Task:
Only one span of the listing below should come back. It runs from the line with "fx_px: 6624" through the line with "f_number: 4.5", and each of its lines must be reproduced exactly.

*** Opening Material for this task ***

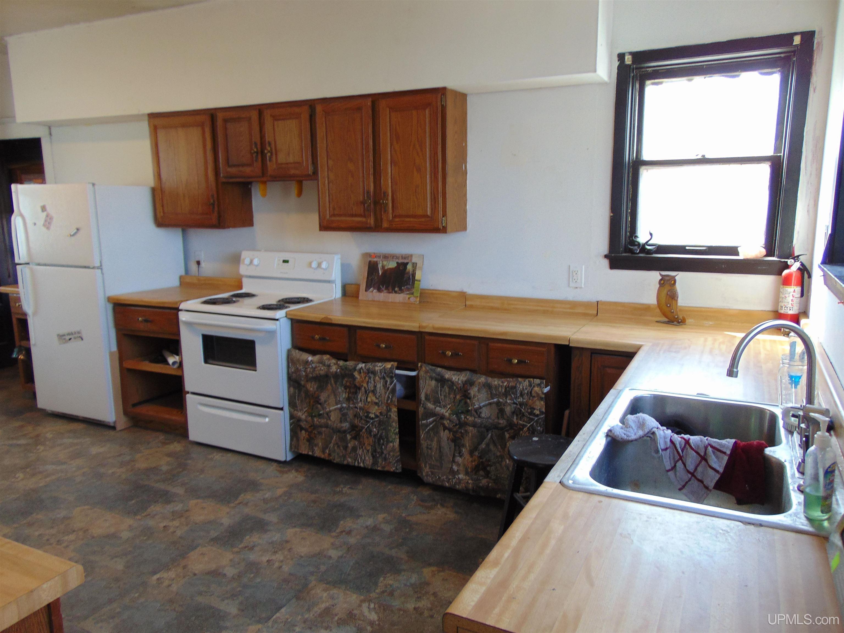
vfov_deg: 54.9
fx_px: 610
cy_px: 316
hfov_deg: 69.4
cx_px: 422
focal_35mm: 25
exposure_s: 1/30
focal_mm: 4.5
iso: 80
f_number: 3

*** Closing Material for this task ***
*** Opening Material for this task ***

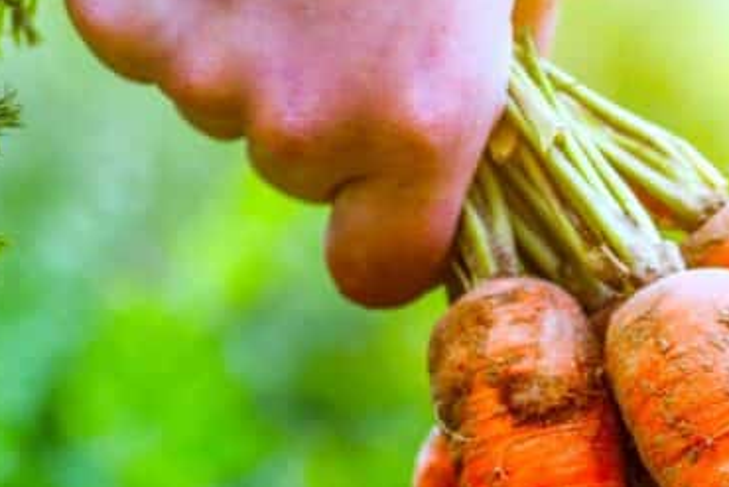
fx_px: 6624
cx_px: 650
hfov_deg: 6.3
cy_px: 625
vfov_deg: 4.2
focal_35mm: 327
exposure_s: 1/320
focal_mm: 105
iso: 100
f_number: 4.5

*** Closing Material for this task ***

Answer to the exercise:
fx_px: 6624
cx_px: 650
hfov_deg: 6.3
cy_px: 625
vfov_deg: 4.2
focal_35mm: 327
exposure_s: 1/320
focal_mm: 105
iso: 100
f_number: 4.5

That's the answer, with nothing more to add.